Presumably, non-EU companies with significant assets in the EU that the EU government is able to seize, or having business interests in the EU that they wish to pursue, would feel compelled to satisfy GDPR enforcement notices in order to avoid the stiff GDPR penalties or repercussions in terms of their freedom to conduct business. But what about other companies located in countries that, unlike Canada, would not get involved in a GDPR investigation or enforcement? So far, the international community has not developed a system for cross-border enforcement of privacy rights. It is unlikely that such a system will be put in place at least until a reasonable level of harmonization is achieved in the approach to data protection adopted across different jurisdictions. As long as countries continue to take very different approaches to data protection and privacy, it is likely that the existing international arrangements for the mutual recognition and enforcement of judgements will not be very effective in relation to enforcement orders and penalties imposed by national authorities for the infringement of such rights.

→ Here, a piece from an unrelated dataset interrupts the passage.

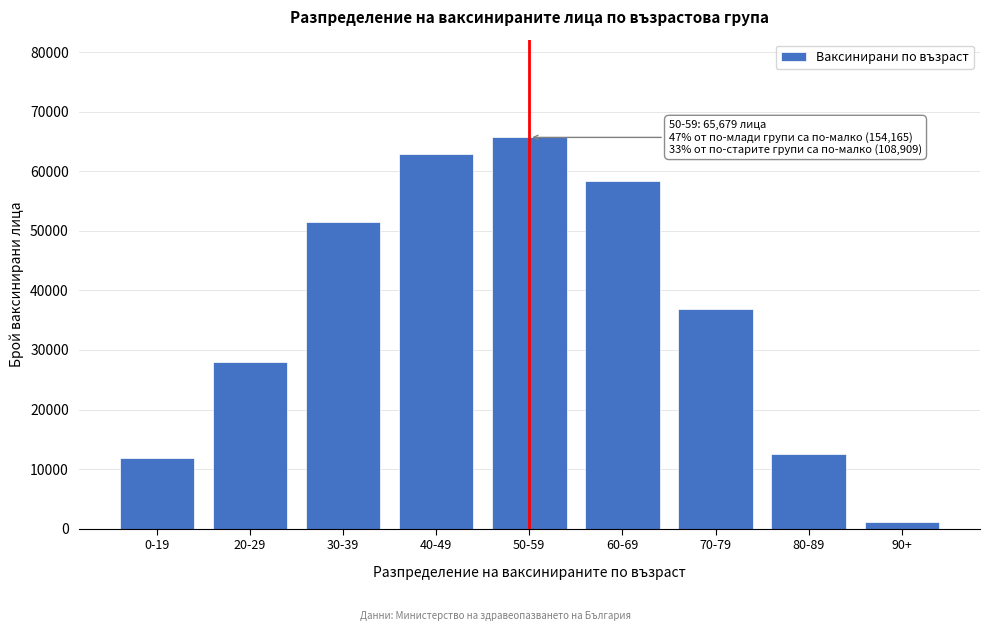

Reading right to left, extract all data points from this chart.

90+=1131	80-89=12462	70-79=36930	60-69=58386	50-59=65679	40-49=62966	30-39=51476	20-29=27893	0-19=11830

For the same reasons, it remains unclear how GDPR enforcement would play out in the United States. The U.S. currently has no federal law similar to the GDPR. The Trump administration is discussing a U.S. version of the GDPR that would have provisions similar to provisions in the GDPR, but the passage of such a law is not imminent. To the extent the U.S. enacts such a law, the U.S. might be incentivized to assist with GDPR investigations or enforcement against U.S. entities at least to the extent consistent with the terms of the U.S. law for purposes of encouraging reciprocal comity with the EU. However, given the Trump administration’s foreign policy stance, it is highly unlikely that the U.S. would assist in enforcing violations of any GDPR provisions that go beyond the U.S. law.
In June, California enacted the California Consumer Privacy Act of 2018 (“CCPA”), which is similar in some respects to the GDPR. It remains to be seen whether the California Attorney General’s office would assist with a GDPR investigation of a California company to encourage reciprocal comity with the EU in connection with enforcement of their respective data privacy laws.